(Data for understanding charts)
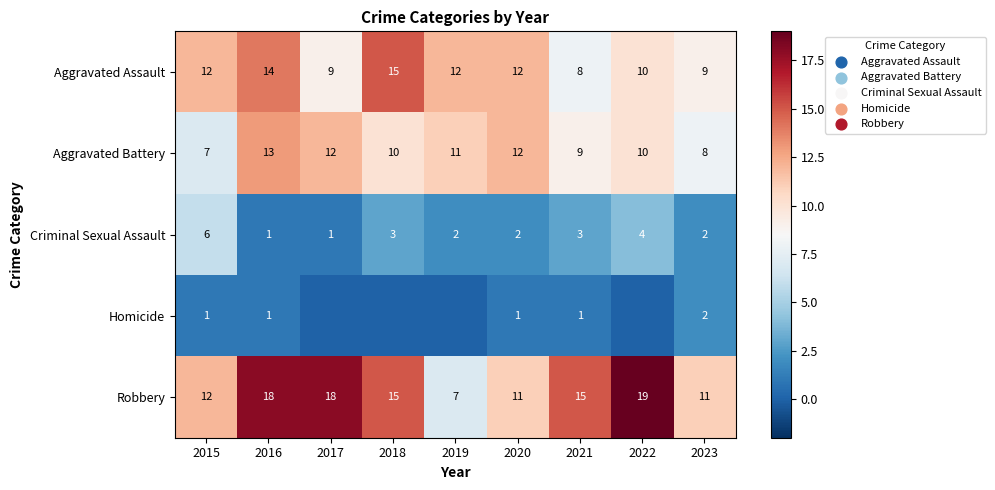

At which category does the chart reach its peak across all series?

2022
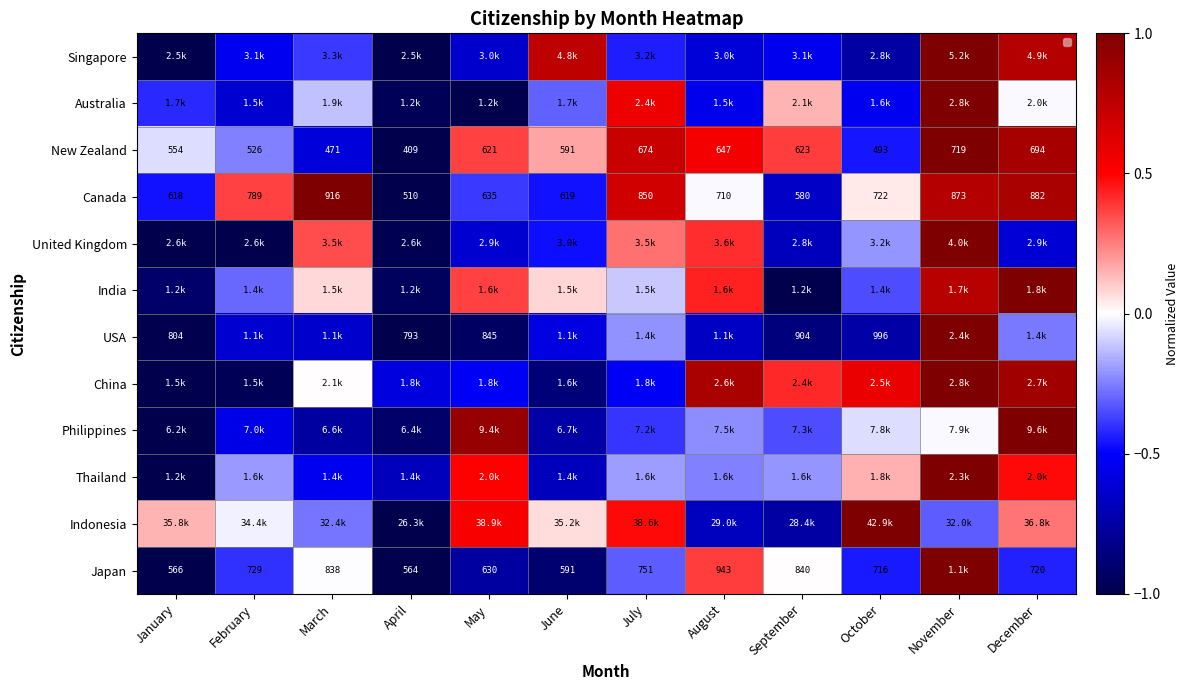

How many values in the Indonesia series are below 0?

6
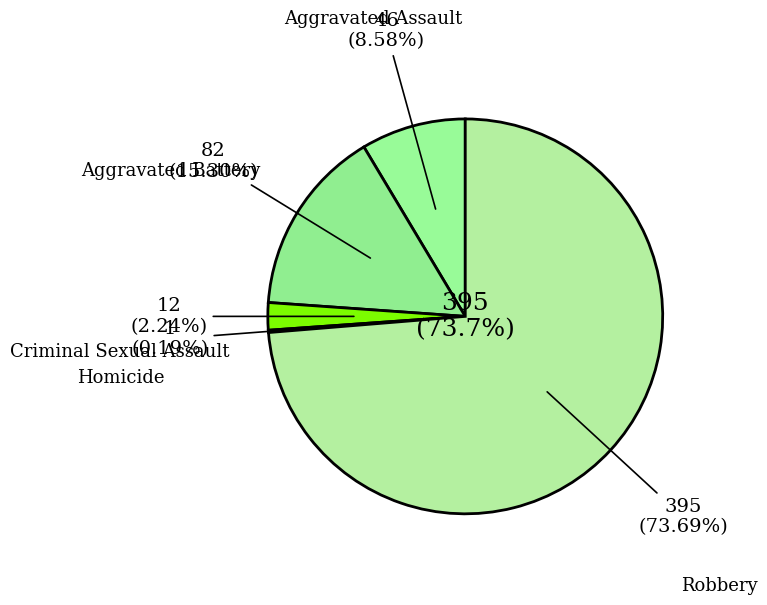

Combined, what portion of the pie is Criminal Sexual Assault and Aggravated Assault?

10.8%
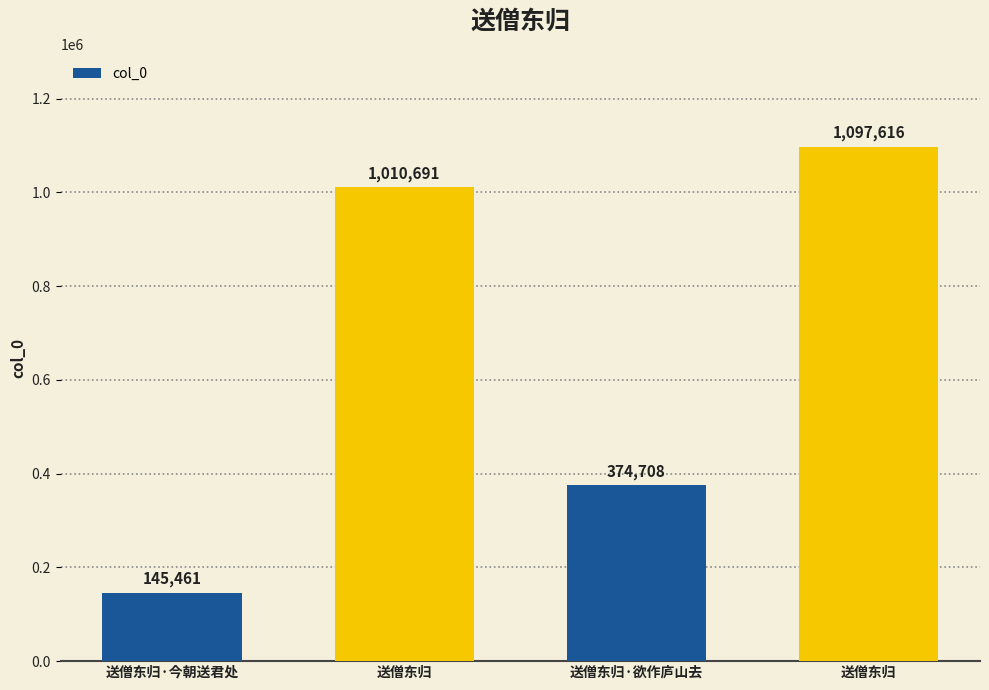

How many bars are there in total?

4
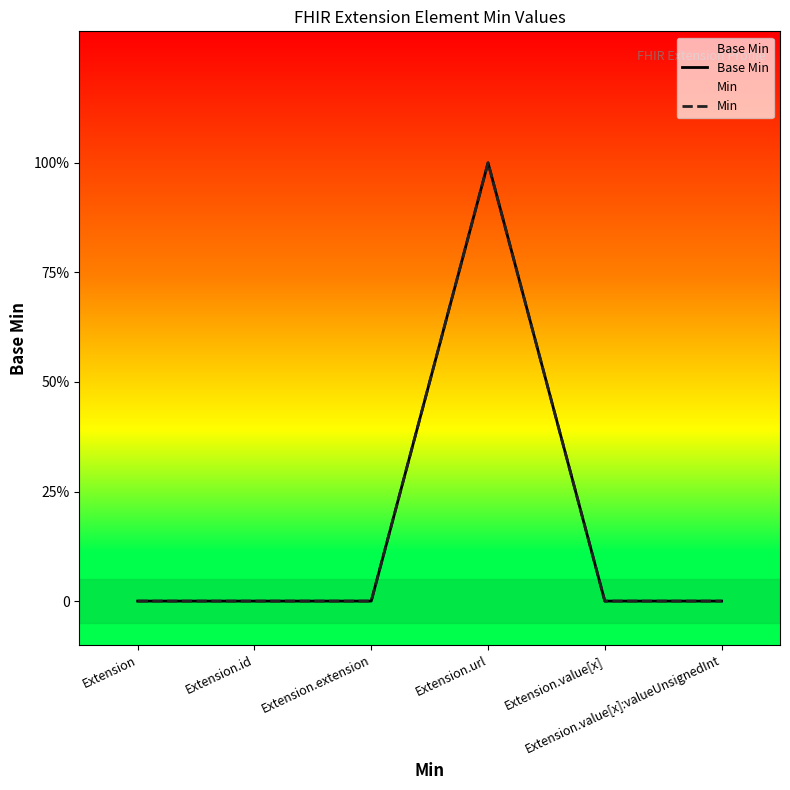

Rank the series by their maximum value, from lowest to highest.

Base Min, Min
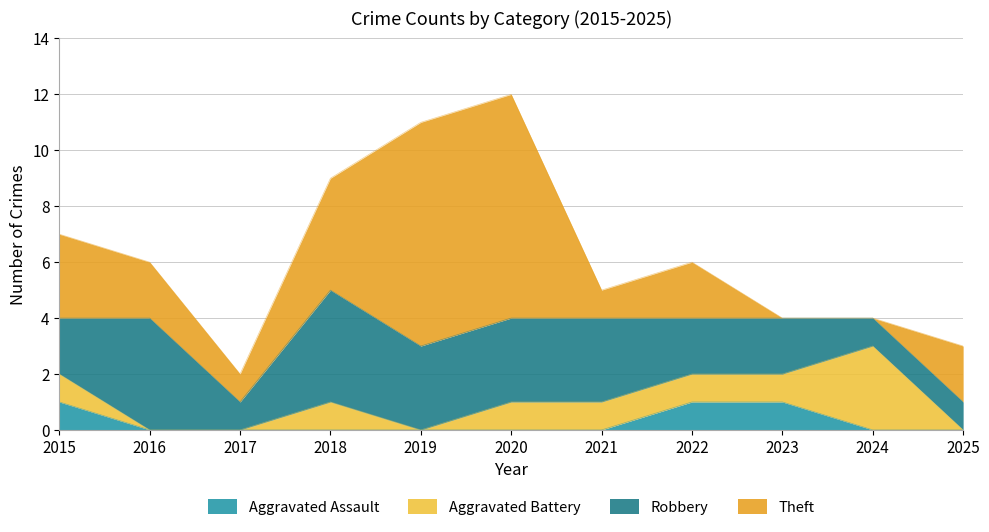

List the labels in order of Aggravated Assault value, smallest first.

2016, 2017, 2018, 2019, 2020, 2021, 2024, 2025, 2015, 2022, 2023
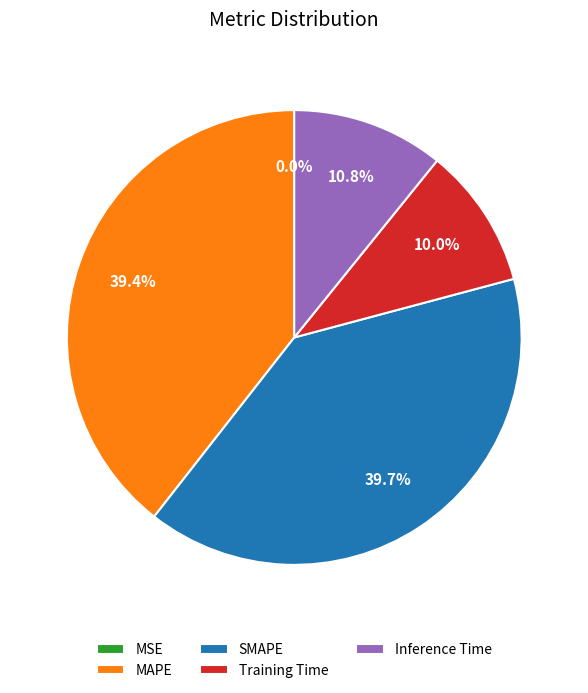

To the nearest percent, what portion does MAPE represent?

39%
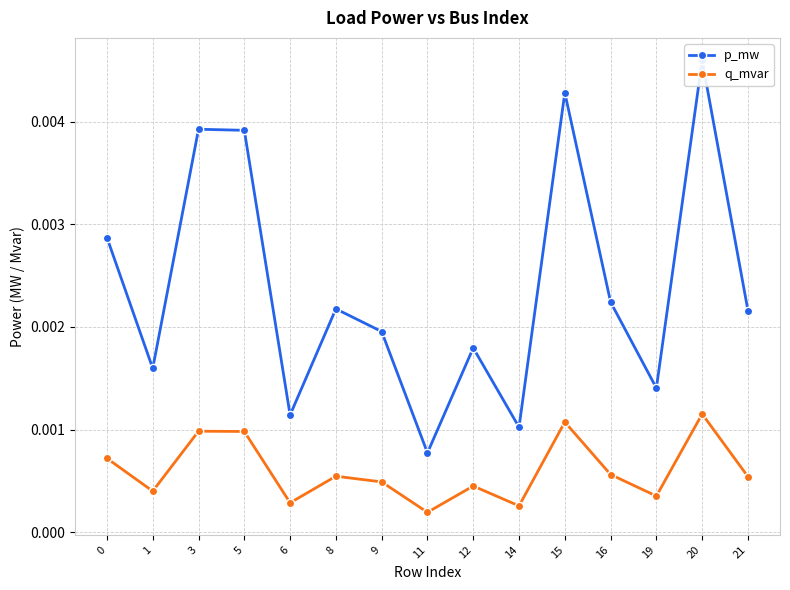

True or false: q_mvar has more than 0 points higher than both neighbors.

True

PROBLEM DESCRIPTION - Copy all of the rows above word for word, leaving out the pictures.

ANSWER BOX -
At which category does the chart reach its peak across all series?

2022

How many values in the Indonesia series are below 0?

6

Combined, what portion of the pie is Criminal Sexual Assault and Aggravated Assault?

10.8%

How many bars are there in total?

4

Rank the series by their maximum value, from lowest to highest.

Base Min, Min

List the labels in order of Aggravated Assault value, smallest first.

2016, 2017, 2018, 2019, 2020, 2021, 2024, 2025, 2015, 2022, 2023

To the nearest percent, what portion does MAPE represent?

39%

True or false: q_mvar has more than 0 points higher than both neighbors.

True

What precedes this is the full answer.